Una tristeza infinita

El cielo tenebroso y frígido parecía un símbolo de su alma. Una llovizna impalpable caía arrastrada por ese viento del sudeste que (se decía Bruno) ahonda la tristeza del porteño, que a través de la ventana empañada de un café, mirando a la calle, murmura, qué tiempo del carajo, mientras alguien más profundo en su interior piensa, qué tristeza infinita.

Sobre héroes y tumbas, de Ernesto Sabato.

Cuando terminé de leerlo, lo volví a leer nuevamente y ahora lo estoy haciendo otra vez. Lo mismo me pasa con algunos pensamientos de C. S. Lewis o Luigi Giussani, o incluso escenas de algunas películas como El Hobbit (me encanta la parte donde los enanos comienzan a cantar en la casa de Bilbo, melancólicos, antes de comenzar la aventura).

No es que me guste sentirme triste, para nada. De hecho, cuando leí esas palabras de Sabato me invadió el sentimiento opuesto, la alegría, el gozo.
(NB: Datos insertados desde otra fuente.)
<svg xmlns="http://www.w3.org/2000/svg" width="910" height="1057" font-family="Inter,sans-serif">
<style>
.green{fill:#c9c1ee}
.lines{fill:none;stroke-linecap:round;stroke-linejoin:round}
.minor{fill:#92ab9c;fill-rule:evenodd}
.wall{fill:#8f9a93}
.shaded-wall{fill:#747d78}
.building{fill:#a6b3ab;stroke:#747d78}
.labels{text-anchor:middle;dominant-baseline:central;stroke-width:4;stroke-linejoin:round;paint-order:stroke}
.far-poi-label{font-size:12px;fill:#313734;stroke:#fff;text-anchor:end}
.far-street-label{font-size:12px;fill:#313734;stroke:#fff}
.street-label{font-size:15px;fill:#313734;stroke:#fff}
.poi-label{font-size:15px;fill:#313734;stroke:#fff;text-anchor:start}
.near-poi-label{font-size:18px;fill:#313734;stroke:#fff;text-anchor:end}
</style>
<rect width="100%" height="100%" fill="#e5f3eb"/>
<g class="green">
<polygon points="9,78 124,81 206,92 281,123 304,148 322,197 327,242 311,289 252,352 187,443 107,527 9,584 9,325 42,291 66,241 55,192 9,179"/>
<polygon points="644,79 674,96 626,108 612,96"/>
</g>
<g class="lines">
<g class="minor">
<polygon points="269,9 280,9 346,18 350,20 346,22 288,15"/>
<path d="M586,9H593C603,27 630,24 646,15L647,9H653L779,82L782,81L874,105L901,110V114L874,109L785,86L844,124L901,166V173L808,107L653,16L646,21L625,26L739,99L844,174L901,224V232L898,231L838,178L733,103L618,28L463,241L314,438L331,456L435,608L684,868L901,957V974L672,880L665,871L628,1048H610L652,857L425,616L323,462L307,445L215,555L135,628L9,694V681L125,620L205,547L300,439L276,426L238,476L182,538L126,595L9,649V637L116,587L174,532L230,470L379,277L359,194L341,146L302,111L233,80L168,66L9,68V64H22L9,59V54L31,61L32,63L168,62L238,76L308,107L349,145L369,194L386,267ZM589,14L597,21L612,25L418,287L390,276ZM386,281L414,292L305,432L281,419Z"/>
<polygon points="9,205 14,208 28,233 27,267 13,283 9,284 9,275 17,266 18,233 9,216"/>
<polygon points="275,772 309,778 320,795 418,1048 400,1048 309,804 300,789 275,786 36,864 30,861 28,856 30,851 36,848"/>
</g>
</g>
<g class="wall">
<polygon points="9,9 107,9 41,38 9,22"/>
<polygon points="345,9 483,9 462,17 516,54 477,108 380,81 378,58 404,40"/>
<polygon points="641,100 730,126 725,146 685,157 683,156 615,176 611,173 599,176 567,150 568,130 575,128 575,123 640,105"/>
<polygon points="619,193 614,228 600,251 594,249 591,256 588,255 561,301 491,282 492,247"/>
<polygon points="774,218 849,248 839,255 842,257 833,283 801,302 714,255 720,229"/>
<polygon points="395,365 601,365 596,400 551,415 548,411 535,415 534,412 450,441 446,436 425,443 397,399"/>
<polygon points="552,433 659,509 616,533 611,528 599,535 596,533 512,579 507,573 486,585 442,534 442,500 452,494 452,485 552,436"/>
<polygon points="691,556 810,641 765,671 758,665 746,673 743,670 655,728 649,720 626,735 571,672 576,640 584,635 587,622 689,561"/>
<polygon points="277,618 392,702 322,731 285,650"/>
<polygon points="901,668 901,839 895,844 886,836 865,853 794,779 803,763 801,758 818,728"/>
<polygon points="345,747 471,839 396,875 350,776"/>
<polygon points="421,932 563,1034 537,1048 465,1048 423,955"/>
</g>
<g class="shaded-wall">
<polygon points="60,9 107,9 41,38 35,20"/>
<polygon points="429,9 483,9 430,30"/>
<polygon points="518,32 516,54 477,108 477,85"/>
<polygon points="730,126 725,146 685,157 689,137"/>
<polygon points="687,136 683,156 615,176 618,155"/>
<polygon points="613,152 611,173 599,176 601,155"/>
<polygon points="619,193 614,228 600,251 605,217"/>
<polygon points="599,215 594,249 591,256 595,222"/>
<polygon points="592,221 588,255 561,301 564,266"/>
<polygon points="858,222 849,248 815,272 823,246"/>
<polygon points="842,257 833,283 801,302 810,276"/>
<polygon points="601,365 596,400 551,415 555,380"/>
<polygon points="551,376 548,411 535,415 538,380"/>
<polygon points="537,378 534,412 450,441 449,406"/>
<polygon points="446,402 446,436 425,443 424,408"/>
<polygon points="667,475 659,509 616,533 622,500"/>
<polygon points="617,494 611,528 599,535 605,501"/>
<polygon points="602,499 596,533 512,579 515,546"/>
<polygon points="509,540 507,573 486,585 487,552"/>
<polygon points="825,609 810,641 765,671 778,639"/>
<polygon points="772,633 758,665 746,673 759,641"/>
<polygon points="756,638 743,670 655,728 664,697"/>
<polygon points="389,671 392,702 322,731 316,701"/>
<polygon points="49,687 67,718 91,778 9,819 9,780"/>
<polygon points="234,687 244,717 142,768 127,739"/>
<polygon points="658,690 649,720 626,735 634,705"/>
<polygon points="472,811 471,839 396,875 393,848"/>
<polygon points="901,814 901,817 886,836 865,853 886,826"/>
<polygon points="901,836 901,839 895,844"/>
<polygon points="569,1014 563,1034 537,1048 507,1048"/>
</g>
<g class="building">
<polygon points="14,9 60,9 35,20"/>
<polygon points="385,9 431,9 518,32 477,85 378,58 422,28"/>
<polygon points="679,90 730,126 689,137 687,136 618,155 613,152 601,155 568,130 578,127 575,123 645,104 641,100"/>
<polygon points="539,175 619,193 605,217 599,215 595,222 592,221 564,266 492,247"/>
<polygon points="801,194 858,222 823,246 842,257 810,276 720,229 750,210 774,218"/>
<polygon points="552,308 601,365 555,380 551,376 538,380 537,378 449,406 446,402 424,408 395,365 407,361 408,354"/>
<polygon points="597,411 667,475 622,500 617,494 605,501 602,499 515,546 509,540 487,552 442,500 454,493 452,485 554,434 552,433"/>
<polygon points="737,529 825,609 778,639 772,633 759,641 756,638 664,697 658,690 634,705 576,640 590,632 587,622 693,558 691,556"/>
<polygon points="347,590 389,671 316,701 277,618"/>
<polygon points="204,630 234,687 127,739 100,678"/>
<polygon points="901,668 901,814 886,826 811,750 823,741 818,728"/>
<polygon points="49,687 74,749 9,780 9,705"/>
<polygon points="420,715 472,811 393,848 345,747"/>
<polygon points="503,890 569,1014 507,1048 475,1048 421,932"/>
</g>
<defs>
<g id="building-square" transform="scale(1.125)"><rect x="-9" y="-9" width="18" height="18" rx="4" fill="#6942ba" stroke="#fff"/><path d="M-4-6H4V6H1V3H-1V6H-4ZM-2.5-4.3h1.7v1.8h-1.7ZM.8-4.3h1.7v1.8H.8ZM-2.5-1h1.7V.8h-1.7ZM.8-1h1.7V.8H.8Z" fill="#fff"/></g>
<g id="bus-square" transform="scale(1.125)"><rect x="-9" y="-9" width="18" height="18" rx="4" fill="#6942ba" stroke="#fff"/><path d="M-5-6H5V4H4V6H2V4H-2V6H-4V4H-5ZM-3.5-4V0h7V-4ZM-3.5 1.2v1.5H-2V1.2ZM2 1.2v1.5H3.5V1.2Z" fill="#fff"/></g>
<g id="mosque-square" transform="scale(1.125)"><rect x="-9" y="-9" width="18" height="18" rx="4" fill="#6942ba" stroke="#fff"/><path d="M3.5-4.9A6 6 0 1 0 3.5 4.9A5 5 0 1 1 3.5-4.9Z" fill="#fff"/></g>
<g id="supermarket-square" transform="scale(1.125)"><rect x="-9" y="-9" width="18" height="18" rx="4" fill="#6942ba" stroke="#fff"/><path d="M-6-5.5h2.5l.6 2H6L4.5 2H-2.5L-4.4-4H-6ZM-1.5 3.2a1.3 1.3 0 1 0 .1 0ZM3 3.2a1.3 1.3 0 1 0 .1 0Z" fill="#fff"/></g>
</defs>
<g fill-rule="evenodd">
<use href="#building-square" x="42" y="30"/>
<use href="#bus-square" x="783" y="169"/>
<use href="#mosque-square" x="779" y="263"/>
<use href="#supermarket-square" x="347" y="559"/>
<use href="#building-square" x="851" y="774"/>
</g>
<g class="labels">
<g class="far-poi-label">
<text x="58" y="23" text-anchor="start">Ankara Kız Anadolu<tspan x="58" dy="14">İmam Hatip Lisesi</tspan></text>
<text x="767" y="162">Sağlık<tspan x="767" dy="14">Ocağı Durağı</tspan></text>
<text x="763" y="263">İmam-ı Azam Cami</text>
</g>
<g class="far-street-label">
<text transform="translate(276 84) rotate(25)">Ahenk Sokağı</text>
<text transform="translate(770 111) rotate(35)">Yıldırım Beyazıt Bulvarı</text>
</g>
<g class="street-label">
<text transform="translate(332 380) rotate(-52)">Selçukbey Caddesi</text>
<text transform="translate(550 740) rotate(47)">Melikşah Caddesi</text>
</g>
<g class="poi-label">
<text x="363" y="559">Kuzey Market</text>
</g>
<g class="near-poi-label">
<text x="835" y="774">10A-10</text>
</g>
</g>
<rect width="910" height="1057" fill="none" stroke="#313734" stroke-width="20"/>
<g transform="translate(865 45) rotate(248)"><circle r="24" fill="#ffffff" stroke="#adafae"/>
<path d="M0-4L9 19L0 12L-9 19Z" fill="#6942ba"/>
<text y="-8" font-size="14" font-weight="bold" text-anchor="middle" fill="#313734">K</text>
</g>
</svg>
Y para que este sentimiento tarde lo más posible en irse, lo volvía a leer y lo mantenía en la cabeza.

Pero, ¿cómo es que pasa esto? ¿cómo es que una idea, afirmando la miserable condición del hombre, es capaz de despertar alegría y gozo?

La primera respuesta que se me ocurrió es: porque es verdadera, es un pensamiento que habla sobre una verdad nuestra, del hombre. Pero no es posible que uno se alegre de una triste verdad. Una verdad sobre una condición triste debería reforzar la tristeza, hacernos pesimistas incluso. Y si pasa esto, no es extraño que se termine negando, aunque esté hablando de algo cierto. Por eso es que, si bien desconozco si es el caso de Sabato, admiro a aquellas personas que no tienen ningún problema en aceptar una verdad como ésta, en aceptar y abrasar todos los factores de la realidad, y al mismo tiempo, no se cansan de buscar una respuesta. Porque si la pregunta está ahí, tan universalmente ahí, ¿no implica eso ya una primera respuesta?

¿Por qué, entonces, despierta alegría una triste verdad? La razón, finalmente, es que esta verdad no es la última palabra sobre la cuestión. La triste condición del hombre, nuestra condición, la mía, tiene respuesta. Y estoy infinitamente agradecido por poder afirmar esto hoy, por haberme encontrado con ella, o mejor dicho, para ser justos, porque ella me ha encontrado y me encuentra cada día. El cristianismo es respuesta para mi, esa es mi experiencia. Y es una respuesta verdadera para una tristeza verdadera.

Y esta respuesta se hace todavía más atractiva cuando uno profundiza en la pregunta, he aquí la razón del efecto, desconcertante al principio, que tuvo la afirmación de Sabato. Porque, no me canso de repetir las palabras de Reinhold Niebuhr, «no existe nada más absurdo que la respuesta a una pregunta que no se ha planteado o [como agrega Giussani] se ha dejado de plantear».